Mourning in America. Reflections on Nomadland.


This is a film about coming to terms with loss. It is hard to imagine it being made in a time of optimism.


It opens with central character, Fern, sifting through a pile of possessions, randomly junked in storage, for a few to pack into her small camper van. The wreck of a life reflected in the wreck of a community, with the main employer, a gypsum mine, closing and creating a ghost town. The death of the mine reflected in the death of Fern’s partner Beau. She has hung on for a year in the wreckage – seemingly numb – but now feel compelled to move. Staying in a place suffused with loss and loneliness no longer bearable. 


It closes with Fern’s return, and the donation of all the remaining stuff in storage to goodwill, and her returning to her former home, an empty bungalow on an empty street, wandering through, then out the back door into a vast Mid Western emptiness, leaving it open and letting it go, then back on the road that goes ever, ever on; en route a des aventures nouvelles (in a rather downbeat way). 


In between, there is a Road Movie, Jim, but not as we know it. This is a long way from getting your kicks on Route 66 (or even the A13). This is not kicking over the traces of a comfortable life to fix a relationship or sort your head out before reaffirming its limitations by fitting right back in; even in Jack Kerouac’s sense of being “like the prophet who has walked across the land to bring back the dark word, and the only word I had was “Wow!” Its not a journey with an end, just a journey. Moments of epiphany come through nature. Reaching the ocean and walking over the rocks in a howling wind spattered by spray – utterly wild and unforgiving – floating naked in a mountain pool – a moment of exhilarating transcendence beneath a vast explosion of swallows; all symbolising the need to live before you die.


As the journey from here to there and back again unfolds, music starts up. A review in Counterpunch argues that this is to make us – the audience – feel something (or be aware that we are supposed to). I’m not so sure. I think its meant to show that Fern is beginning to feel something. The first shots of the journeying are silent. Numb. Then there’s a musical stirring that I think is meant to convey that Fern’s buried feelings are starting to wake up. If this also serves as an emotional manipulation of the audience – as film music always does – this is a kind of supportive collateral damage. The style of the music, Einaudi’s plinky plink piano noodlings with a side order of cello soul is dark side new agey, soul as commodity in a minor key.


The fleeting connections and solidarities built up between people trying to survive an mobile homes, moving down the road, making do and mending, are sometimes more profound than would be the case if settled, because it can be easier to be vulnerable with someone you may or may not see again than with a neighbour who is always there, keeping account and, sometimes score. “See you down the road” may or may not come to pass. Its serendipitous, so you might as well say what you have to say now. But, there’s a distance. Things can only go so far. The one guy that gets a bit close to Fern bails out to become a live-in Grandad and, despite an offer to stay, she moves on without too much regret.Nearly everyone is in their own van, travelling alone; though there is one unexplored echo of Ken Kesey’s magic bus that appears but is not explored. The prospect of all travelling together appears as a fantasy in an RV showroom, where a spanking new ocean liner of the road dazzles them with its swish facilities and whale like majesty. Fern sits in the driving seat and fantasises about cruising, making the brrm brrm noises that a child would in a rare moment of playfulness. 

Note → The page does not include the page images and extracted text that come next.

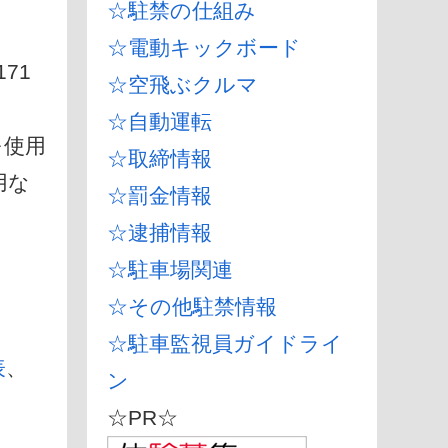
☆駐禁の仕組み
☆電動キックボード
71
☆空飛ぶクルマ
☆自動運転
を使用
☆取締情報
用な
☆罰金情報
☆逮捕情報
☆駐車場関連
☆その他駐禁情報
☆駐車監視員ガイドライ
表
、
ン
☆PR☆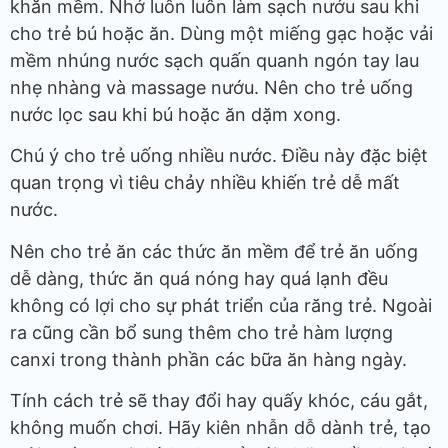
khăn mềm. Nhớ luôn luôn làm sạch nướu sau khi
cho trẻ bú hoặc ăn. Dùng một miếng gạc hoặc vải
mềm nhúng nước sạch quấn quanh ngón tay lau
nhẹ nhàng và massage nướu. Nên cho trẻ uống
nước lọc sau khi bú hoặc ăn dặm xong.
Chú ý cho trẻ uống nhiều nước. Điều này đặc biệt
quan trọng vì tiêu chảy nhiều khiến trẻ dễ mất
nước.
Nên cho trẻ ăn các thức ăn mềm để trẻ ăn uống
dễ dàng, thức ăn quá nóng hay quá lạnh đều
không có lợi cho sự phát triển của răng trẻ. Ngoài
ra cũng cần bổ sung thêm cho trẻ hàm lượng
canxi trong thành phần các bữa ăn hàng ngày.
Tính cách trẻ sẽ thay đổi hay quấy khóc, cáu gắt,
không muốn chơi. Hãy kiên nhẫn dỗ dành trẻ, tạo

None of the characters in this film are Hollywood glam. None of the fake plastic Stepford cosmetic finishes and faultless hairdos – Fern looks like she cuts her own hair with a knife and fork without a mirror – or vast, well furnished mansions that are passed off as average homes in romcoms. Many of the people in it are people who live on the road more or less playing themselves. Nevertheless, hard though they have it, they are people with resources. The vans for a start. The woman who is dying of cancer has visited a hospital and got diagnosed. She is not without access to medical insurance. When Fern’s van breaks down she has access to a sister who lends her the money to fix it. The van is the one settled thing she won’t and can’t give up. Its now home.

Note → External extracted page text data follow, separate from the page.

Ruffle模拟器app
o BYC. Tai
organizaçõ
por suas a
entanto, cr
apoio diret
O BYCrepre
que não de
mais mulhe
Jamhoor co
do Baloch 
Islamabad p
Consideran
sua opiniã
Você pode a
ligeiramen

Where the Counterpunch review hits hard is that the film risks romanticising the gig economy and transient, insecure work. A couple of scenes shot inside a vast Amazon warehouse show Fern ambling slowly around, smiling at co-workers and exchanging quips and smiles; not harassed and rushing, driven by her monitor or pissing in a bottle because there’s no time to get to the toilet if she’s to fulfill her quota. Her comment about working for Amazon, when asked, is “good money”. $15 an hour. Aspirational as a minimum wage, but hardly “good money”. Other jobs always come along when needed. Hard to imagine that it always works out like that.